It is possible to download software here.
Publication to be cited
MEKYSKA, J.; FONT-ARAGONES, X.; FAÚNDEZ ZANUY, M.; HERNÁNDEZ-MINGORANCE, R.; MORALES, A.; FERRER-BALLESTER, M. Thermal hand image segmentation for biometric recognition. In Proceedings of 45th annual IEEE International Carnahan Conference on Security Technology. 2011. pp. 26-30. ISBN: 978-1-4577-0901-2.
This toolbox contains functions that can be used for the hand segmentation in thermal spectrum. There were proposed two basic methods of hand segmentation in TH spectrum. Both are dependent on the presence of the image in VIS spectrum. Moreover M1 takes into account also the empirically found settings of segmentation function. Methods are sufficiently described below.
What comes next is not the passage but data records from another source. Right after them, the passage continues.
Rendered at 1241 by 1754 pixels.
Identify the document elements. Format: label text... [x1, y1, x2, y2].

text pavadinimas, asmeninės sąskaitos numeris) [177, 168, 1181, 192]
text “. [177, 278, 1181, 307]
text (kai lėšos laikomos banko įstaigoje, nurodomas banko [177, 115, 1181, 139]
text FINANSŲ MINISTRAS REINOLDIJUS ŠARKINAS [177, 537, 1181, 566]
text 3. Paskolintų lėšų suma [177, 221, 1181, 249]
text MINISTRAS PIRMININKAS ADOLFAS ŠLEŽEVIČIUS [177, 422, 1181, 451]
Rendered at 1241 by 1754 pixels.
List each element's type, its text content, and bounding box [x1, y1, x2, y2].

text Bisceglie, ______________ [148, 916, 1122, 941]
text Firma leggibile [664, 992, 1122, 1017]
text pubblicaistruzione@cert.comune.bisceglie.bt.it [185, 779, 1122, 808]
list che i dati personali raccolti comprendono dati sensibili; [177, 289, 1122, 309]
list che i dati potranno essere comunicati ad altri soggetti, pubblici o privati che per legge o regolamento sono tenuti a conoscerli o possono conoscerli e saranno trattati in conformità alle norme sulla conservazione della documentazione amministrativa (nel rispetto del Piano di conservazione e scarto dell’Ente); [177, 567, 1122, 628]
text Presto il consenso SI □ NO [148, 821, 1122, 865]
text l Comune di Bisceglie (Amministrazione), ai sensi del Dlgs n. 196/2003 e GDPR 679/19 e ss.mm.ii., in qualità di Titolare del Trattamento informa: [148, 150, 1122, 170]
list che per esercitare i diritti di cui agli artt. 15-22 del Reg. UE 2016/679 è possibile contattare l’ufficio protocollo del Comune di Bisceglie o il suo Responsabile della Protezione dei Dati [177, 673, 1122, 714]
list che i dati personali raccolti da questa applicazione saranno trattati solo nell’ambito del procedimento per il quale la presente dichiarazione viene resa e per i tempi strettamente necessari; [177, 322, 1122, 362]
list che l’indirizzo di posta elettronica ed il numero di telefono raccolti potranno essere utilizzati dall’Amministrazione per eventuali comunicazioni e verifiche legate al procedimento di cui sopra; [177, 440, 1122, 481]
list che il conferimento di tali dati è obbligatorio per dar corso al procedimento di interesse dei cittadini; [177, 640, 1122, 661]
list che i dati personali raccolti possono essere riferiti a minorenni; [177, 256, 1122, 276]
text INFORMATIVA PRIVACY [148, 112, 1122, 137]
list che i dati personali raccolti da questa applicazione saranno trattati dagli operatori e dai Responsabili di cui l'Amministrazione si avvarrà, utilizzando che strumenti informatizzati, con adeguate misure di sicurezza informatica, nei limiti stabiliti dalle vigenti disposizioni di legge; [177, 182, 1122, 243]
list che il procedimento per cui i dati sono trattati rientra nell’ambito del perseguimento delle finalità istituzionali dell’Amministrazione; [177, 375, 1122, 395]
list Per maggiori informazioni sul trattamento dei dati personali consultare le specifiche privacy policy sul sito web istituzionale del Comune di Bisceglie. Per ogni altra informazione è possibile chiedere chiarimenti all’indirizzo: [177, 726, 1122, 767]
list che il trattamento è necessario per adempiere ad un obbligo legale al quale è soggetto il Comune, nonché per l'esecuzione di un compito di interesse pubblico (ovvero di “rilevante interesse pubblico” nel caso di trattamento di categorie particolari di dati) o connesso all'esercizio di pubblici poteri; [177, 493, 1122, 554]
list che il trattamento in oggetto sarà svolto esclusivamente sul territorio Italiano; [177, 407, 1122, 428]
Method based on the empirically found settings (M1)
As was already said, this method can be used only when the hand in VIS spectrum is also used. In our case all hands were acquired by the same camera which simultaneously stores both, VIS and TH images. Therefore it is possible to empirically find the relation between these two images, i.e. to find the mutual translation, rotation and scale. According to an analysis of big amount of images these three parameters were found and consequently the hands in TH spectrum were segmented in these steps:
- Firstly the VIS image was binarized using empirically found threshold (EF), using Otsu’s method or using the K-means with two clusters (KM), while the codebook was created according to CMYK and LAB color models. In case of K-means and Otsu’s method (OM), the images were consequently filtered by median filter using the 3-by-3 neighborhood.
- In the second step the VIS binary mask was transformed to the TH binary mask using rotation, translation and scaling. The input parameters of these transformations were found empirically.
- Using the TH binary mask, the hand was easily segmented.
The disadvantage of this method is a dependence on the presence of VIS image and also the use of empirically found parameters.
Method based on the image registration (M2)
This method is more universal than M1, because it does not need any empirically found parameters. On the other hand it is not so accurate. Method based on an image registration still considers the presence of VIS image. The procedure of segmentation can be described in these steps:
- This step is same as the first step in M1 (i.e. the VIS binary mask is created).
- In the second step, the VIS binary mask is registered with hand in TH spectrum. To find the best settings of rotation, translation and scaling the optimization function based on the simplex search method was used. There were used several kinds of measurements that provided the degree of similarity between the registered images: normalized 2D cross-correlation (N2D), joint entropy (JE), Euclidean distance (ED), standardized Euclidean distance (SED), city block metric (CBM), Minkowski distance (MD), Chebychev distance (CD), Mahalanobis distance (MAD), cosine of the included angle between points (COD), correlation (sample correlation between points of image transformed to the vector; CRD), sample Spearman’s rank correlation (SRC), Hamming distance (HD), Jaccard coefficient (JD).
- As soon as the parameters of transformation were found, the TH binary mask was created and consequently the hand was segmented.
Using this method it is possible to segment also the hand with cold areas, but the disadvantage of this method is again a dependence on the presence of VIS image and also the speed of segmentation which is increased by the optimization algorithm.
All functions in this toolbox are written in MATLAB. To see how to use them please type “help function_name”. Toolbox contains also an example script demonstrating the use of functions.